Suite 1: Distinctive and stylish, and the letterforms have a bit of a
'cascadey' feel. But in small sizes it becomes weak and spidery. Can
the letterforms be emboldened (expanded) for small sizes, such as would
be used on a button?
Suite 2: Suite 1, de-ornamented and confined.
Suite 3: Nice designs, beautifully illustrated, too illustrative and
not symbolic enough of the concept.
Suite 4: Admirable attempt to use CSS to style characters into a logo,
but the letters don't quite build a coherent entity that says 'style'.
Suite 5: Better to make CSS link more distinct from Netscape/MSIE
'better with' buttons. Also, the logo looks weak when it's this small.

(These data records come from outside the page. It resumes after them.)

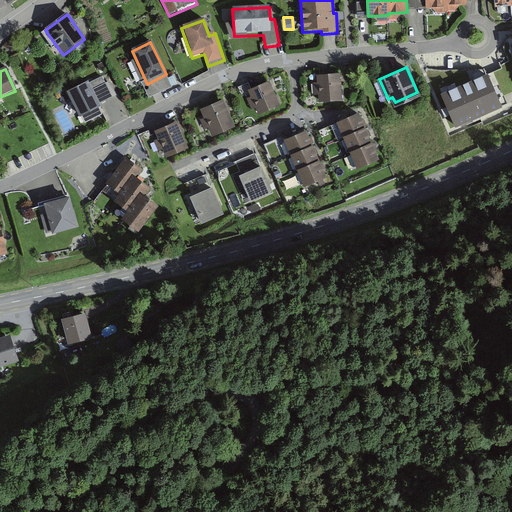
[(340,74),(317,75),(318,102),(342,101),(340,74)]
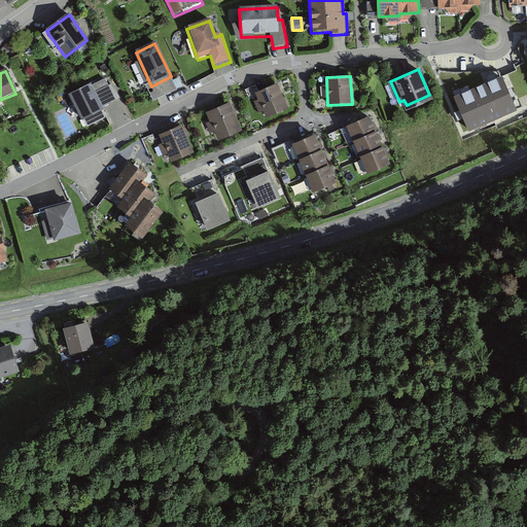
[(455,98),(469,129),(517,110),(501,77),(455,98)]
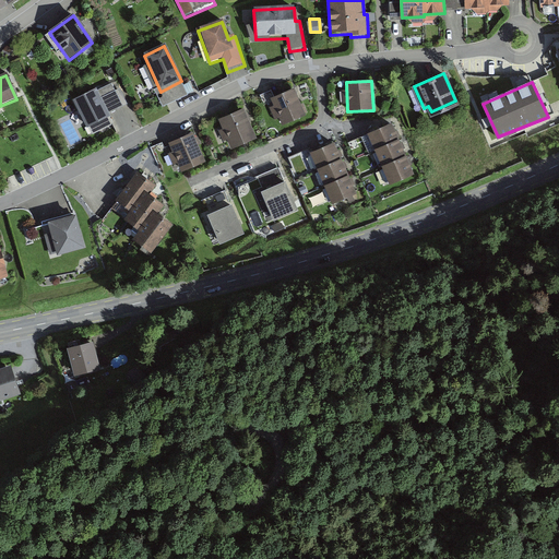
[(294,88),(271,98),(282,125),(305,115),(294,88)]
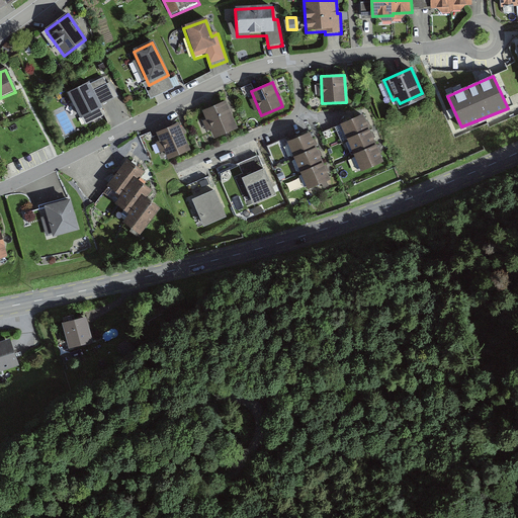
[(101,108),(89,84),(68,95),(80,119),(101,108)]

In Ka-Ping Yee's button, the white semi-border overpowers the logo.
Suite 6: Logo1 has cascading sheets, but gradient fills could limit
adaptability. Logo2 is derived from Suite 1, bolder and with enhanced
cascade effect but some loss of stylishness.
Suite 7: Nice design and attractive in the larger sizes, but
gets lost when small. More 'industrial' than 'high-style'.
Suite 1 symbolizes CSS very well. It has a free, lighthearted feeling
to it, which goes along with CSS's role in freeing artistic authors
from constraints of HTML. It needs a slightly bolder version for small
sizes (not unusual -- IBM has a different logo for small sizes).
Leonard Kasday pointed out a problem with these logos. CSS is about
empowering author/designers. What should authors do if the colors of
the CSS logo clash with their scheme?
One solution is to make the logo available as black-on-white
(antialiased) bitmaps for each layer of the graphic (Suite 1 would be
two bitmaps: the letterforms and the background shape) with register
marks for alignment. A designer could use the shapes as color masks,
combining them in a capable paint program. The logo could also be
available in AI, CGM, WMF, or vector Pict formats for precise scaling
before conversion to bitmap.
We're not dealing with corporate ID here, and some variation in the
look and use of the logo would help keep CSS in readers' consciousness.